Желание прочесть в какой-то момент взяло верх, и Тельнецкий даже взялся вскрывать конверт, но эмоциональное состояние незваного гостя вызывало не меньший интерес, и, как следствие, Тельнецкий отодвинул письмо на второй план.
– Верные они или нет, не только от меня зависит, а и от вас, – жалостливо проблеял горожанин. – Как отреагируете на мой сигнал, так и решится.
– Кто вы? – не переходя к теме, спросил гостя Тельнецкий, крутя в руках его паспорт.
– В книжке написано. Я… Ковальский Шимон Сергеевич, – гость привстал немного, поклонился и, будто приветствуя хозяина кабинета, помахал кепкой. – Купец я. Лавка у меня. Сукном торгуем… Я вас уверяю, хочу вам помочь. У меня очень добрые намерения. Я в этом городе вырос. Мне небезразлична судьба горожан.
Гость стал описывать свою семейную жизнь, начиная повествование чуть не со дня женитьбы, а когда приступил к перечислению детей, называя каждого ребёнка, его пол, возраст, особые приметы и сопровождая дифирамбами, у Тельнецкого закончилось терпение, и он резко прервал речь купца:
– Шимон Сергеевич, если вы сейчас не перейдёте к делу, я буду вынужден вам отказать в аудиенции и на этом мы распрощаемся.
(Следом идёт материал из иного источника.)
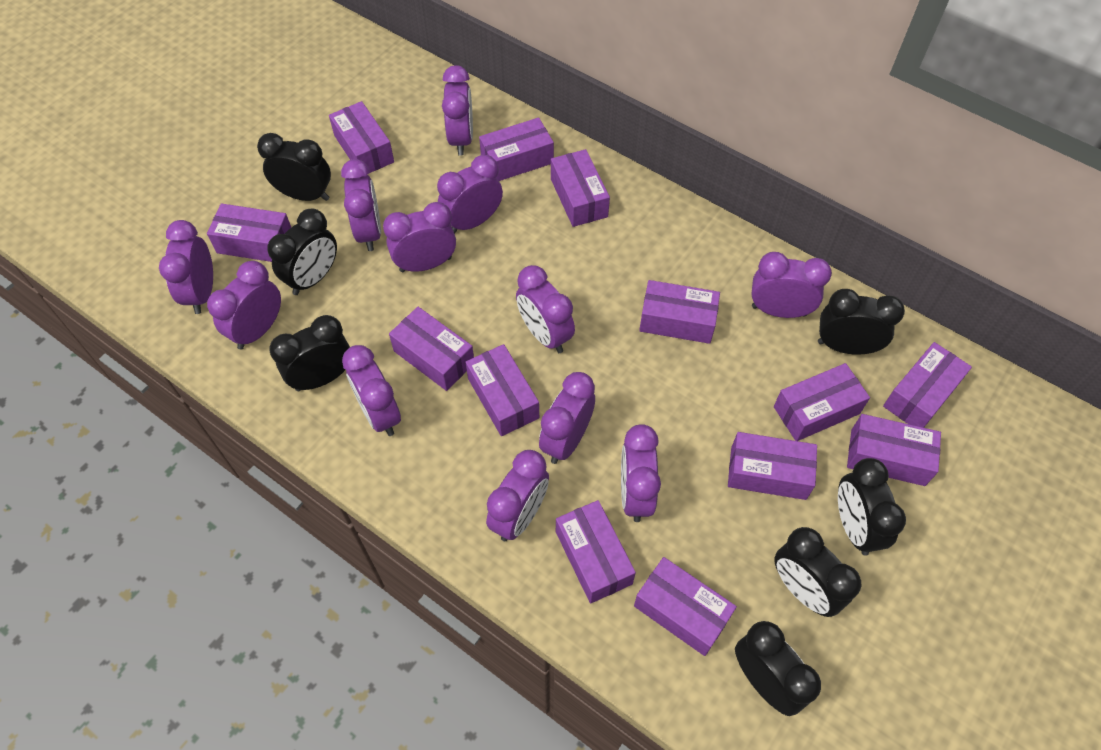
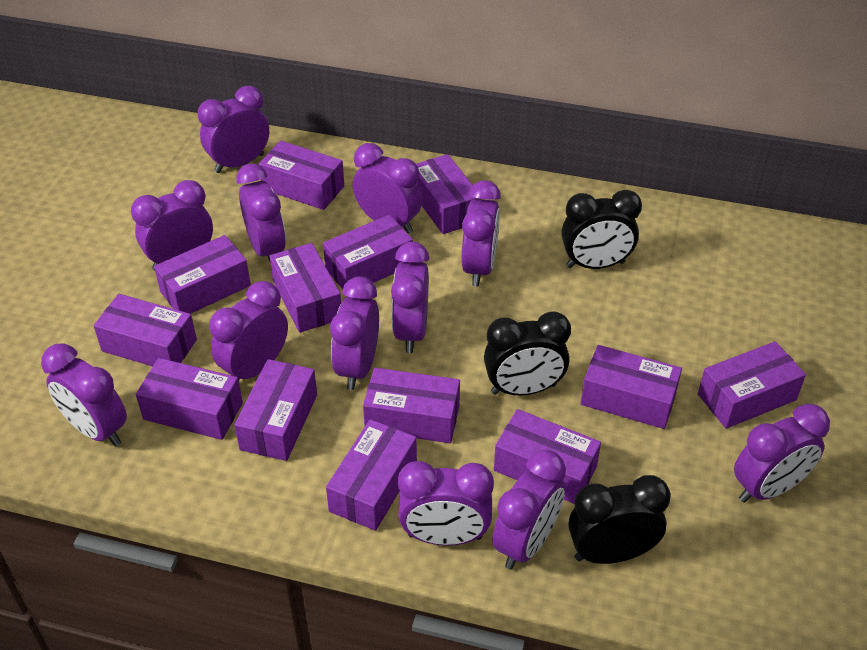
black clock: [257,133,331,201] [267,208,337,295] [269,315,350,391] [735,621,821,716] [774,527,861,617] [818,289,905,355] [838,458,906,556] = 7 -> [484,311,571,396] [561,190,642,269] [569,475,671,564] = 3

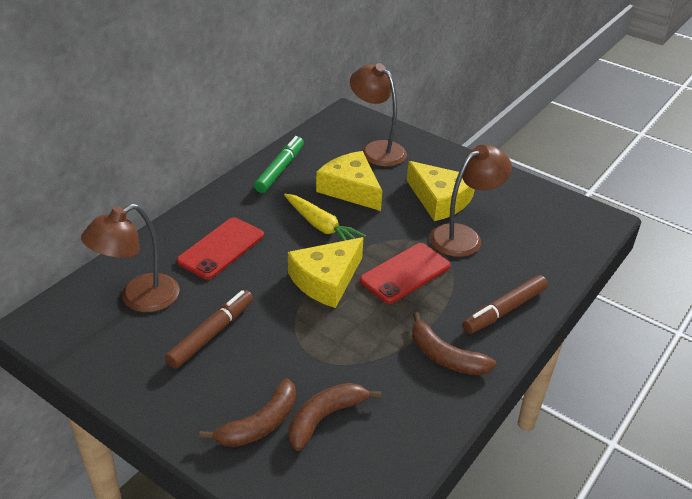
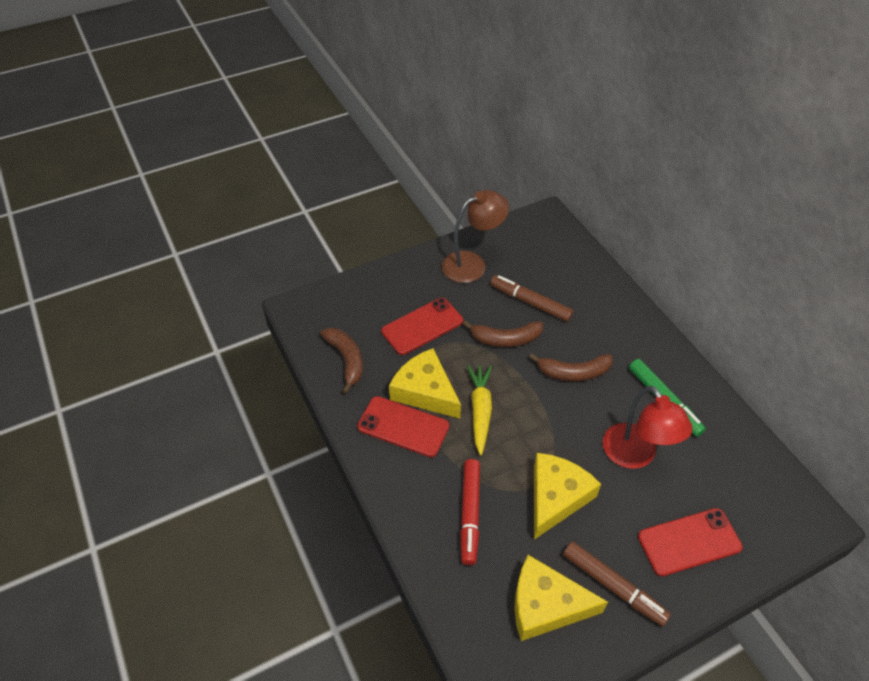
brown lamp: [81,204,179,312] [350,63,407,167] [430,145,512,257] = 3 -> [442,190,509,283] = 1
red lamp: none = 0 -> [603,386,693,469] = 1
red marker: none = 0 -> [460,459,480,565] = 1
red phone: [177,217,264,279] [360,243,450,304] = 2 -> [357,396,449,457] [381,298,463,355] [638,508,743,577] = 3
– Так я и веду мой рассказ к сути. Прошу выделить ещё буквально полминуты, и будет сама суть.
Тельнецкий в ответ кивнул в знак согласия и гость продолжил:
– Мои старшие сыновья окончили гимназию с отличием. Я уже хотел их в какой-нибудь университет или училище определить, присматривался к Императорскому Московскому инженерному училищу, хотел, чтобы они выучились на инженеров, но посчитал барыши и понял: не потяну я двух студентов сразу. Я к Барковскому на поклон: «Мол, определи и моим детишкам бурсу, пансион то есть. Смиренно прошу», – а он мне отказал, говорит: «Вы человек с доходами, справитесь и без меня». Он всем крестьянам и ремесленникам бурсу определяет, а моим сыновьям, видите ли, – нет. То есть по убеждению Барковского, я с доходами. Откуда он это взял? У меня одни расходы в лавке. Еле-еле концы с концами сводим. Нет, я не жалуюсь, но выделить моим сыновьям стипендии мог бы ведь, а? – раздосадованным голосом спросил Ковальский Тельнецкого.